I haven't seen EL ORFANATO in a while and I'm happy to report this daytime ghost story still chills...
Bayona and Guillermo del Toro had been friends since 1993 so Bayona turned to him when Sergio Sanchez's script couldn't find backing; del Toro agreed to produce it - unsurprising as it shares many del Toro themes.
Laura has bought the orphanage where she briefly lived as a child and wants to turn it into a special needs school as well as a home for her, husband Carlos and son Simón.
Simón soon says he has new imaginary friends who are now in the house.
Playing a game devised by the 'friends', Simón discovers that he was adopted and is HIV Positive which leaves him angry and confused.
On the school's opening day, Laura and Simón argue; soon after Simón vanishes...
Laura later discovers that only she can resolve the house's ghosts..

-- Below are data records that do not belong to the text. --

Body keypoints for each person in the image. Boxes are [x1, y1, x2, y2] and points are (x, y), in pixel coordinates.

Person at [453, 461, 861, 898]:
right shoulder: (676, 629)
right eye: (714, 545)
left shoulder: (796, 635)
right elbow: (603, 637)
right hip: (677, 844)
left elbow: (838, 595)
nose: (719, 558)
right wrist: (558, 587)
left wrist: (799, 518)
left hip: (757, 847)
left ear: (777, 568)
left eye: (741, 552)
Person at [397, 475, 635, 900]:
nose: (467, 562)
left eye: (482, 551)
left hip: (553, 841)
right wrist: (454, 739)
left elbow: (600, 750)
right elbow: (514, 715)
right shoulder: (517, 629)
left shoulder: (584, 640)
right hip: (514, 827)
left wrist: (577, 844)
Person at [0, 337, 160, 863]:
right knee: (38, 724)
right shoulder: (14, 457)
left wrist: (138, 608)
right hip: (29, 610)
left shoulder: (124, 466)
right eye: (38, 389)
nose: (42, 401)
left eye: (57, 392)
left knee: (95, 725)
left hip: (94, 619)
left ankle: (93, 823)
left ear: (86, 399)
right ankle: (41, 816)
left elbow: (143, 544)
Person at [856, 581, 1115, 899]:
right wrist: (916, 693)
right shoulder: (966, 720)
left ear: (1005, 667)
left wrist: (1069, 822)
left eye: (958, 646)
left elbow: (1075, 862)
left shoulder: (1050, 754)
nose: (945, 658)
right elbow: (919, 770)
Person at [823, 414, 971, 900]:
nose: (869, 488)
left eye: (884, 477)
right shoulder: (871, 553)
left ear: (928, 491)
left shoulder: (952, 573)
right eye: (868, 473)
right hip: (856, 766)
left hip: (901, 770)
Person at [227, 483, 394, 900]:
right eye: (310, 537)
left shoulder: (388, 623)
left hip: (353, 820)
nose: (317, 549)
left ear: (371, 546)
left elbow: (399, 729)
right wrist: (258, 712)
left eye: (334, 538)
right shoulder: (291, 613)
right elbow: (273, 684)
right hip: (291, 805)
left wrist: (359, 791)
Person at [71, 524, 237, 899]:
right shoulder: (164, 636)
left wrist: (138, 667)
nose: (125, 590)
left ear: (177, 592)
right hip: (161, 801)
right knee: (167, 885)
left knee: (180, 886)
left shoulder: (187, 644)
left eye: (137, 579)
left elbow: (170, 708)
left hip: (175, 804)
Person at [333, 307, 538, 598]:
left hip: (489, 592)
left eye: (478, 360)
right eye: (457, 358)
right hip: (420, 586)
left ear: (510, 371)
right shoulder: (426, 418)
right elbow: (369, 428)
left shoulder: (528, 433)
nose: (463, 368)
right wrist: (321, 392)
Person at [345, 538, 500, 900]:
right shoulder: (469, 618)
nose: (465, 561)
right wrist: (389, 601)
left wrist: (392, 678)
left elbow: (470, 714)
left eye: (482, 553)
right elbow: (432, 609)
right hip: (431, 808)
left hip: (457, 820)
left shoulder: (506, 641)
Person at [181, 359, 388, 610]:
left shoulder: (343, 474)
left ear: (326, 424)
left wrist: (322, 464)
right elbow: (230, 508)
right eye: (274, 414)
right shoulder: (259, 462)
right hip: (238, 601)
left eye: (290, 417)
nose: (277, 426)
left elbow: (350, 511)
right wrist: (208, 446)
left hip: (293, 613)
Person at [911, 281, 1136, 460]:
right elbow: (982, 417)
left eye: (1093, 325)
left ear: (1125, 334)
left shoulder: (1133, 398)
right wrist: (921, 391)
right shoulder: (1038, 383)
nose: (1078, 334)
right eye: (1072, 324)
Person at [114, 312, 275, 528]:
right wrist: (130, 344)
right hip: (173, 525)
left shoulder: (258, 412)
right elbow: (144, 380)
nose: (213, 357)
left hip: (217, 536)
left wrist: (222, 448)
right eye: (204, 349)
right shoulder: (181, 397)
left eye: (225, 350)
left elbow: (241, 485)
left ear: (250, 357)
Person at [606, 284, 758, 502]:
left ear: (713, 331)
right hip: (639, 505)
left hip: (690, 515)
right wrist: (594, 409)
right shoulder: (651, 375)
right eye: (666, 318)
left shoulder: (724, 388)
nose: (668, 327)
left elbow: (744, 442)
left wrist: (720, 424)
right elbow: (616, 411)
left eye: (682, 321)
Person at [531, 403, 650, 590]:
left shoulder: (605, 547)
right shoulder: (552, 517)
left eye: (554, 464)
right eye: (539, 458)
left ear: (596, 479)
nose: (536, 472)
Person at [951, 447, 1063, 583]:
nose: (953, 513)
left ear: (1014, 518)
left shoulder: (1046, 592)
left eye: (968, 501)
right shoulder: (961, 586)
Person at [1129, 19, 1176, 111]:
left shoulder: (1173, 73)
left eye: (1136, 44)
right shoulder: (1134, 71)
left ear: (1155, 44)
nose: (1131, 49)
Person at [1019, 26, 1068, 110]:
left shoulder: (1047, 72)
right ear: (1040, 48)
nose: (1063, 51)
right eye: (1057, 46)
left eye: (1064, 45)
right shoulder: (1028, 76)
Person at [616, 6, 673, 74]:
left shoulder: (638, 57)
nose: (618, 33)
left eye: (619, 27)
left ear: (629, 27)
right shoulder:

Shelf or charity shop? EL ORFANATO can happily haunt my plastic DVD storage box. EL ORFANATO received a ten minute standing ovation at Cannes, was a huge box office hit and won seven Goya Awards. An American remake has been on the cards for the past 15 years, let's hope it never happens. Bayona made his feature debut with EL ORFANATO and he directs with a delicacy and taste that only adds to the darkness lurking at the films centre; only at the end does he allow the film to slip into a tweeness that would soak a US remake one suspects. Atmospheric and claustrophobic, the film benefits from unshowy performances from Belén Rueda as Laura, Fernando Cayo as Carlos and an impressive performance from 9 year-old Roger Princep as Simón. There is also a wonderful cameo from Geraldine Chaplin as Aurora a medium who senses the heartbreak within the house, in only a few scenes she delivers magnificently. There are certain moments in EL ORFANATO that resonate - none more so than when Laura summons the ghostly orphans by playing a statue game which as it's caught with a handheld camera and in silence is genuinely scary.